According to SourceDNA, the company who originally discovered the problem, a majority of the 256 apps in question were made in China. These apps were available all over the world, and downloaded upwards of one million times.
Using a software development kit from a Chinese advertising company by the name of Youmi, the apps’ creators were allowed to place not-so-kosher advertising campaigns within the apps.
SourceDNA first discovered the problem on Sunday October 18th, and the affected apps were removed from the App Store on Monday. The company did not specify which apps were affected.
“This is a violation of our security and privacy guidelines. The apps using Youmi’s SDK will be removed from the App Store and any new apps submitted to the App Store using this SDK will be rejected,” Apple said in a statement Monday morning.

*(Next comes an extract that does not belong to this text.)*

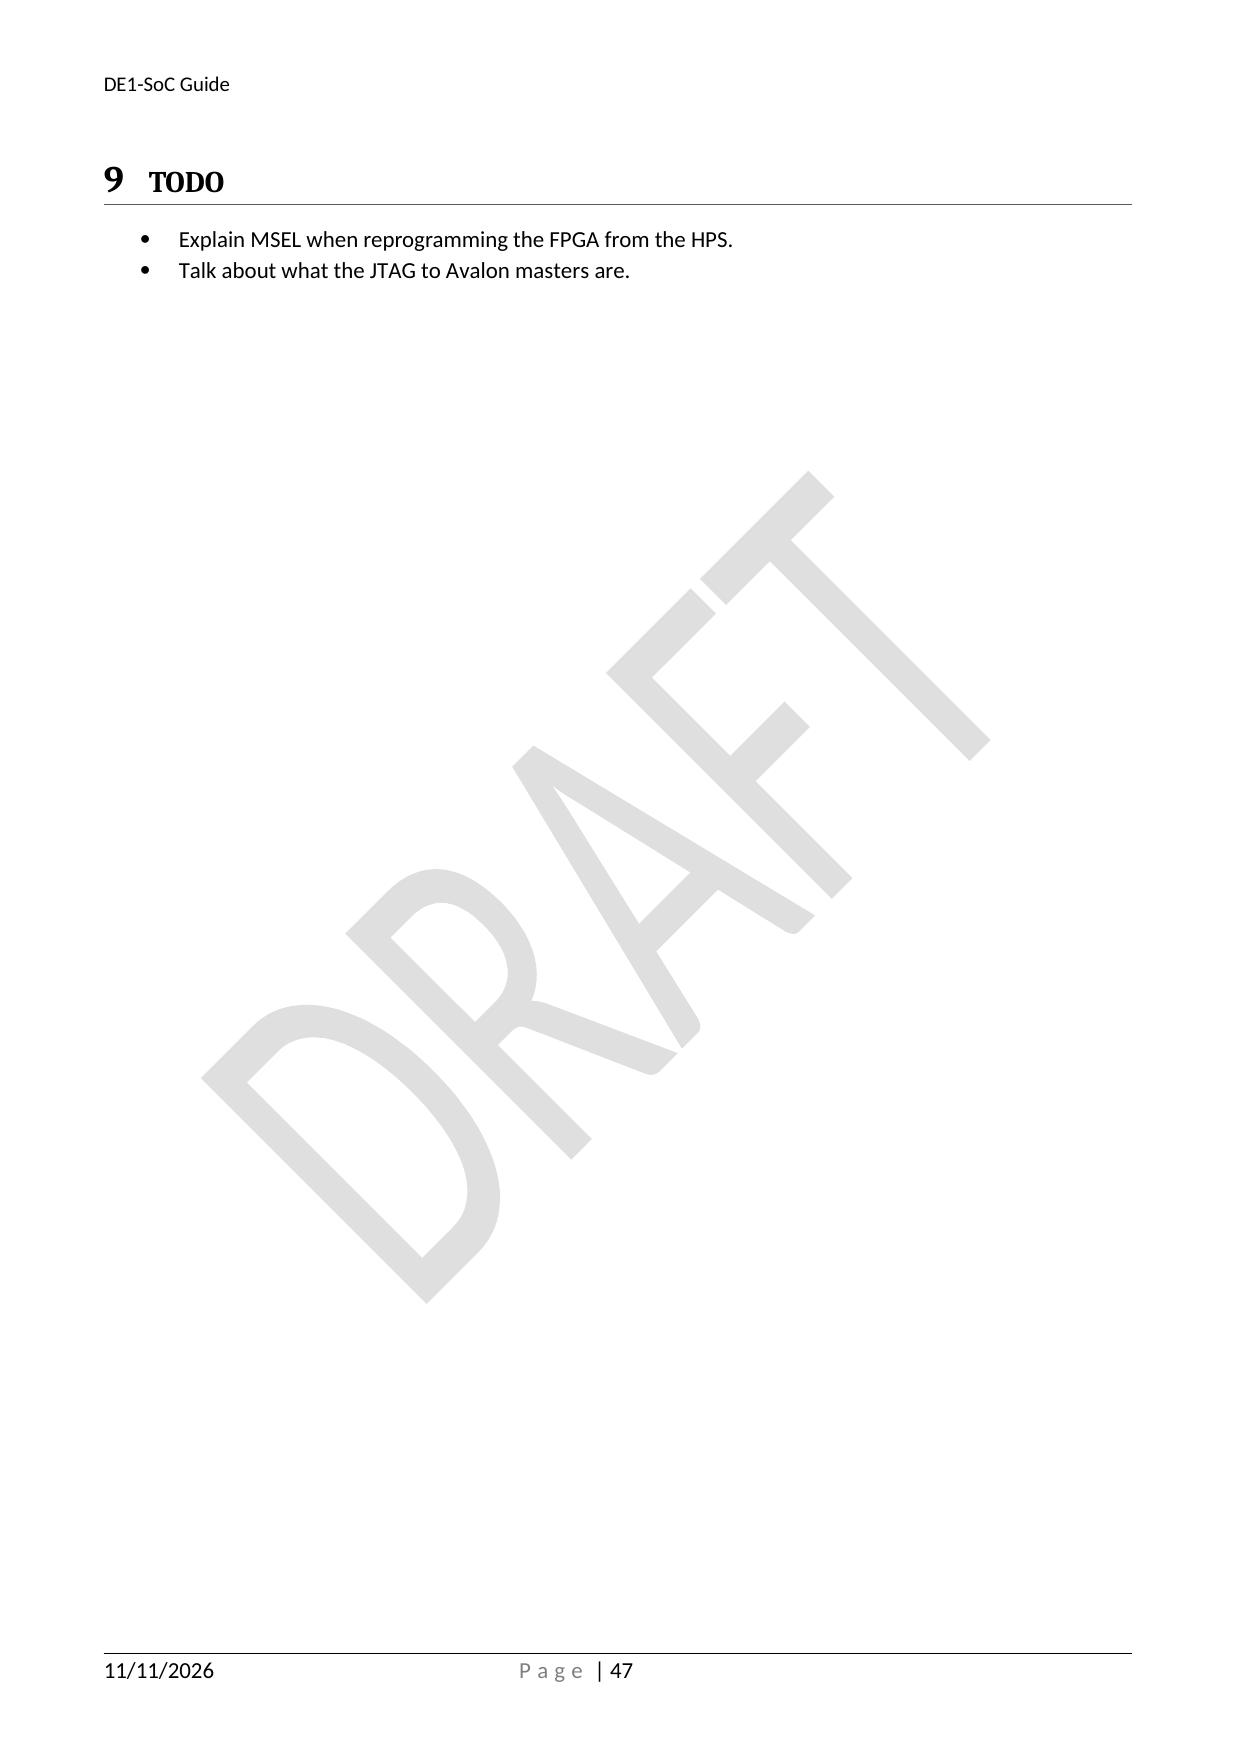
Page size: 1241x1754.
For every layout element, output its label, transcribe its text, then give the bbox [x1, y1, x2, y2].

list Explain MSEL when reprogramming the FPGA from the HPS. [141, 226, 1132, 253]
list Talk about what the JTAG to Avalon masters are. [141, 256, 1132, 284]
subtitle todo [103, 159, 1132, 205]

Anyone who downloaded the apps in question will still be able to use them, although perhaps for obvious reasons, future updates will not be available.
It’s important to note that data collection does not appear to be the developers’ fault; but rather, Youmi’s, since they were disguising the fact that their software was sending the data to its servers. Apple said it’s working with developers to update the apps so that they’re safe to use and compliant with the App Store’s guidelines.
This is the third in a recent string of Apple security breeches involving the App Store. Just last week, the Cupertino giant banned a selection of applications that were deemed able to breech encrypted communications between iPhones they were installed on and the servers that the phones communicated with.
Likewise, in late September, the App Store experienced a major security attack, forcing the company to remove dozens of apps that had been infected by the XCodeGhost malware. The malicious apps in question were capable of coaxing customers into providing their iCloud passwords in addition to opening dangerous webpages in the background without their knowledge.